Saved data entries
*-*-*

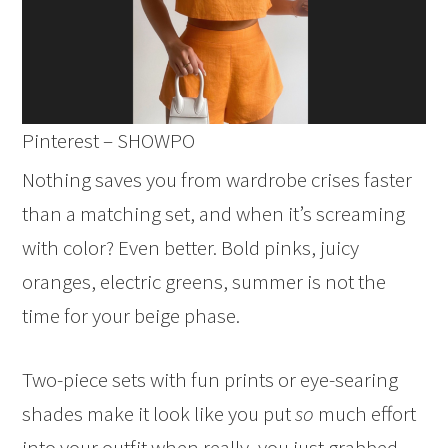
Pinterest – SHOWPO
Nothing saves you from wardrobe crises faster
than a matching set, and when it’s screaming
with color? Even better. Bold pinks, juicy
oranges, electric greens, summer is not the
time for your beige phase.
Two-piece sets with fun prints or eye-searing
shades make it look like you put
so
much effort
into your outfit when really, you just grabbed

*-*-*

● ACTION ITEM
Swap "matching set" for "coordinated set" throughout the listing and reproduce its text with nothing else altered. Leave the pictures out.

● EXERCISE OUTPUT
Pinterest – SHOWPO
Nothing saves you from wardrobe crises faster
than a coordinated set, and when it’s screaming
with color? Even better. Bold pinks, juicy
oranges, electric greens, summer is not the
time for your beige phase.
Two-piece sets with fun prints or eye-searing
shades make it look like you put
so
much effort
into your outfit when really, you just grabbed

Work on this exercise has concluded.